The emperors of ancient Rome, so Gibbon tells us, erected ever more stupendous monuments to themselves in direct proportion as the empire was collapsing.
I am perhaps the first to compare Toronto, City of the Sloped Shoulders, to the grandeur that was Rome. Granted, Ostrogoths and Visigoths laying waste the city there are not (unless you count Huang & Danczkay). But the analogy is apt for all that. Just as the self-congratulatory babble of Torontonians peaks, ''the city that works'' has stopped working.
The city fathers remain happily absorbed with their monuments. As the Dome, behind schedule and over budget, nears completion, a new temple, the Ballet Opera House, begins to rise. The merchants add their own menhirs: from Scotia Plaza to BCE Place to the World Trade Centre. The city bids to host the Olympic Games in 1996. But a mere Olympics, you say? How demeaning. Let's have the 2000 World's Fair for afters.
But strewn about the feet of these colossi is a rising heap of social ills. Thousands of homeless sleep in the street. Not two in a thousand apartments in the city are for rent, while the price of a house has risen beyond reach of all but the wealthiest.
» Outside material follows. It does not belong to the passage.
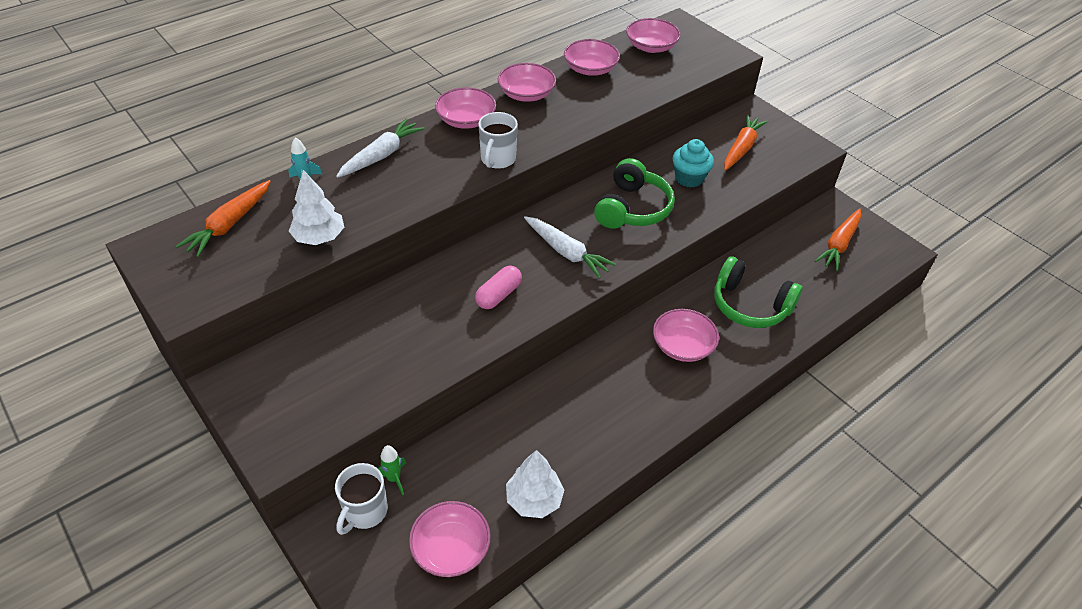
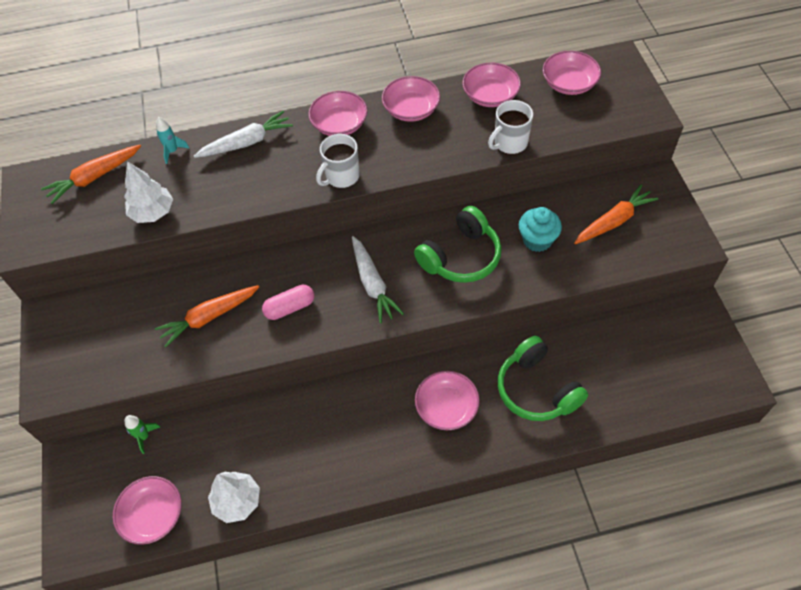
camera: 30 degrees right, 10 degrees up
(365, 511) = (109, 456): white mug -> white mug (510, 143)
(839, 244) = (672, 355): orange carrot -> orange carrot (209, 317)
In other areas - health care, water, all types of labor - shortages are increasingly the norm.
It might be argued Toronto is victim only of its own success. But the city and the province have shown a singular lack of imagination or foresight in response to the strains of growth. They seem content to pile ever-greater demands for resources relative to supply onto the same structure of allocation as before.
ABANDONED ALLOCATIVE RULE
Faced with the resulting overload, they have patched together a variety of ad hoc responses. In some cases, they have simply abandoned any allocative rule at all, as in the string of exemptions from density ceilings granted well-connected developers that have slowly eaten hollow the city plan. In other cases, they have tried to compensate by grandiose schemes to boost the supply of the short resource, such as the $1-billion St. Lawrence Square housing project the premier and the mayor cooked up last month.
The furthest extremity of folly, however, is reached in attempts to cap demand by force, like Red Adair on a blowout. Until the recent rains, it was forbidden in one suburb to flush one's toilet; in another, residents were encouraged to snitch on their lawn-sprinkling neighbors. But nothing quite so zany along these lines has appeared as the mayor's plan to turn the two main downtown thoroughfares, Yonge and Bay, into one-way streets - an idea of such Neroesque dementia that last week even the Ontario Supreme Court rejected it.
The consistent theme in each of these examples of misallocation of resources is the authorities' refusal to employ the economist's preferred instrument of the price system to ration demand and call forth supply. One can only speculate on the reasons for this, whether political risk, ignorance, or simple inertia. But the downtown traffic example illustrates two simple truths: first, that without prices, instruments of less-delicate calibre must be employed; and second, that the frontier of feasibility for prices is not unyielding, but changes with technology and other factors.
There is now almost no means of regulating the flow of traffic in Toronto, as in most cities, beyond such ludicrously primitive devices as bumps in the road, or out-and-out prohibition. For the most part, the scarce resource of road space is given away free, first-come, first-serve.
It is as if air traffic were without guidance from the tower, left to sort itself out by process of elimination. Downtown Toronto is thus each day stricken with the urban equivalent of a heart attack. Only in the midst of this madness would the equal madness of loosing the drag racers on Yonge St. even be contemplated.
By contrast, consider a system in which motorists would have to pay a price each time they entered a given street. The price could be raised on overused routes, and lowered on underused routes, according to whatever flow rates are preferred. This is indeed the system used in Singapore and Hong Kong, cities with a traffic flow to make Toronto look deserted.
This raises the image of tollbooths at every corner, and intolerable practical difficulties, and in former times would be correctly dismissed. But technological advance makes all the difference. It is now possible to install meters on cars that read signaling devices planted in the asphalt, and tick over each time the car passes. So no sensible objection to pricing roads can remain - especially given the alternatives.
Without some such reform, the situation can only decline further into crisis. All roads may one day lead to Toronto. But no one will be able to get through them.